Novel Peripherally Restricted Cannabinoid 1 Receptor Selective Antagonist TXX-522 with Prominent Weight-Loss Efficacy in Diet Induced Obese Mice

Wei Chen, Fengchun Shui, Cheng Liu, Xinbo Zhou, Wei Li, Zhibing Zheng, Wei Fu, Lili Wang

The clinical development of the first generation of globally active cannabinoid 1 receptor (CB1R) antagonists was suspended because of their adverse neuropsychiatric effects. Selective blockade of peripheral CB1Rs has the potential to provide a viable strategy for the treatment of severe obesity while avoiding these central nervous system side effects. In the current study, a novel compound (TXX-522) was rationally designed based on the parent nucleus of a classical CB1R-selective antagonist/inverse agonist, rimonabant (SR141716A). Docking assays indicate that TXX-522 was bound with the CB1R in a mode similar to that of SR141716A. TXX-522 showed good binding, CB1R-selectivity (over the CB2R), and functional antagonist activities in a range of in vitro molecular and cellular assays. In vivo analysis of the steady state distribution of TXX-522 in the rat brain and blood tissues and the assay of its functional effects on CB1R activity collectively showed that TXX-522 showed minimal brain penetration.

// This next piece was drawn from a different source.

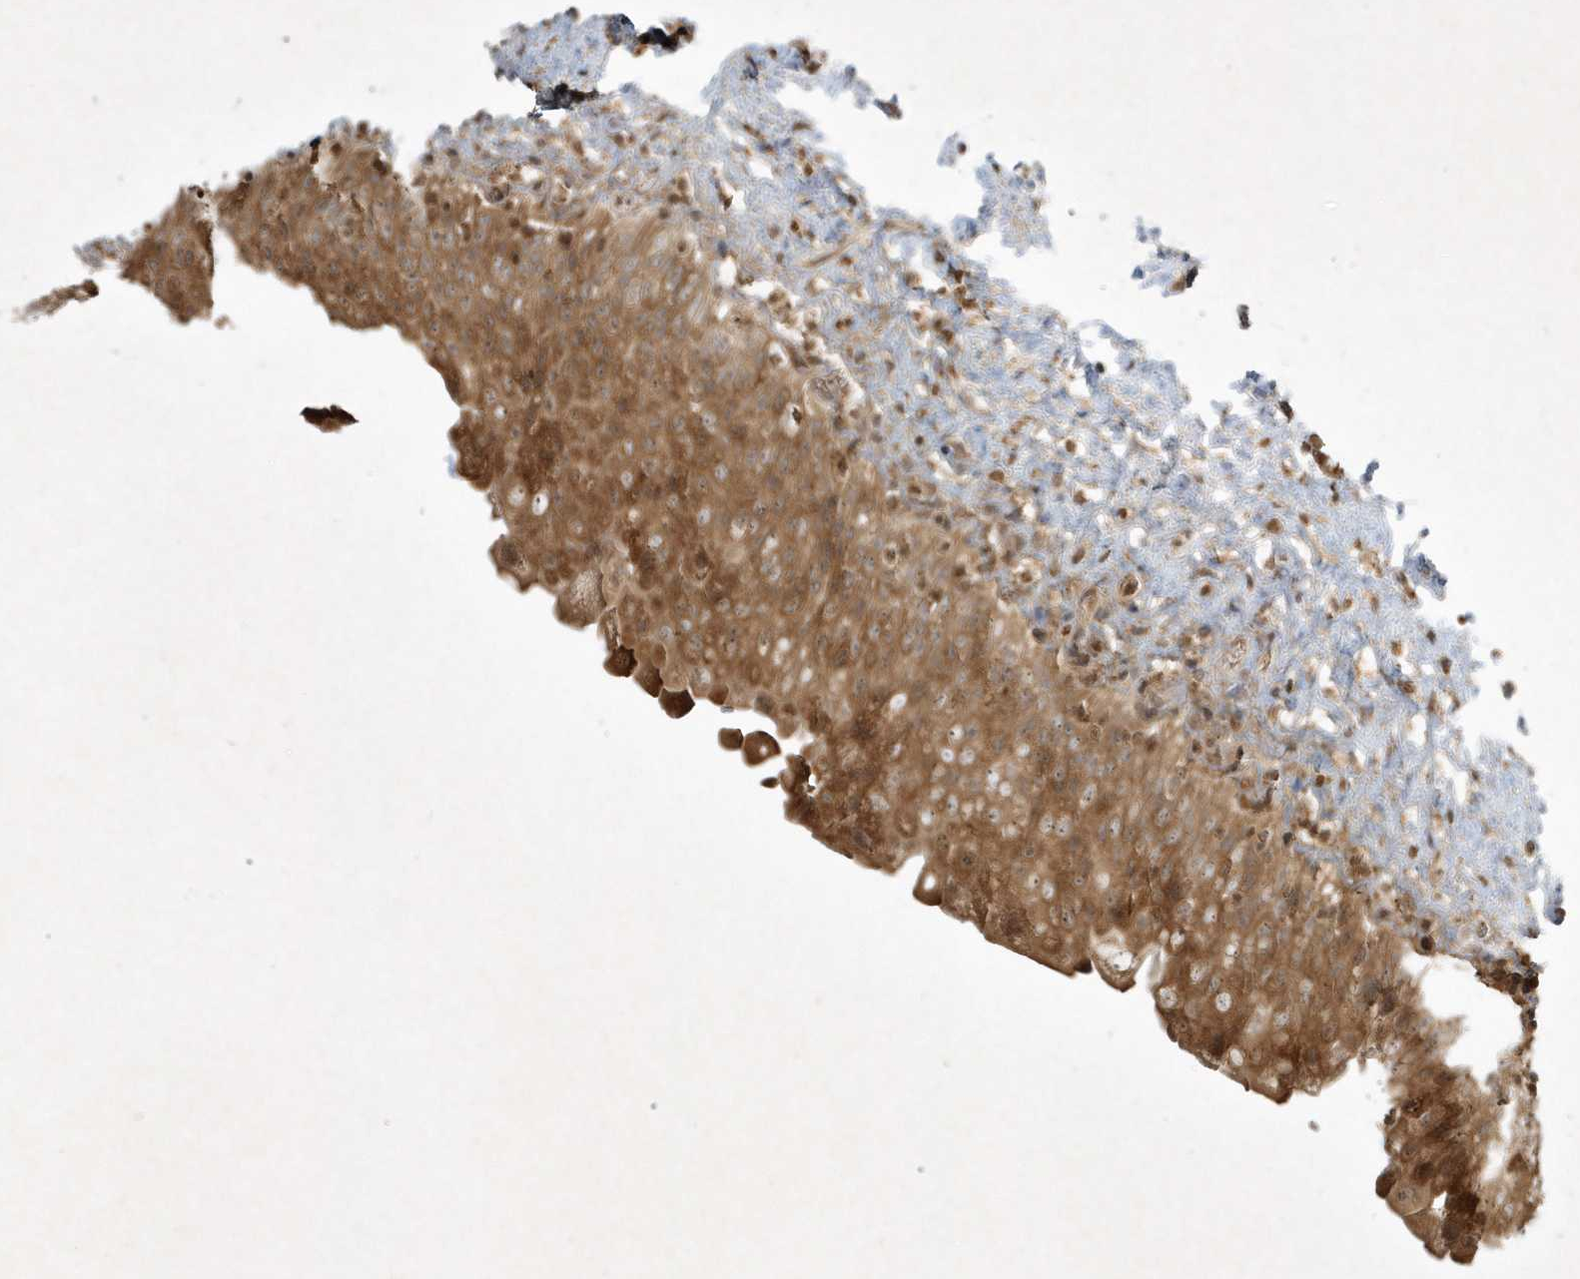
{"staining": {"intensity": "moderate", "quantity": ">75%", "location": "cytoplasmic/membranous"}, "tissue": "urinary bladder", "cell_type": "Urothelial cells", "image_type": "normal", "snomed": [{"axis": "morphology", "description": "Normal tissue, NOS"}, {"axis": "topography", "description": "Urinary bladder"}], "caption": "Immunohistochemistry of unremarkable urinary bladder demonstrates medium levels of moderate cytoplasmic/membranous expression in approximately >75% of urothelial cells. (Brightfield microscopy of DAB IHC at high magnification).", "gene": "PLTP", "patient": {"sex": "female", "age": 27}}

Moreover, the in vivo pharmacodynamic study further revealed that TXX-522 had good oral bioavailability and a potent anti-obesity effect, and ameliorated insulin resistance in high-fat diet-induced obese mice. No impact on food intake was observed in this model, confirming the limited brain penetration of this compound. Thus, the current study indicates that TXX-522 is a novel and potent peripherally acting selective CB1R antagonist with the potential to control obesity and related metabolic disorders.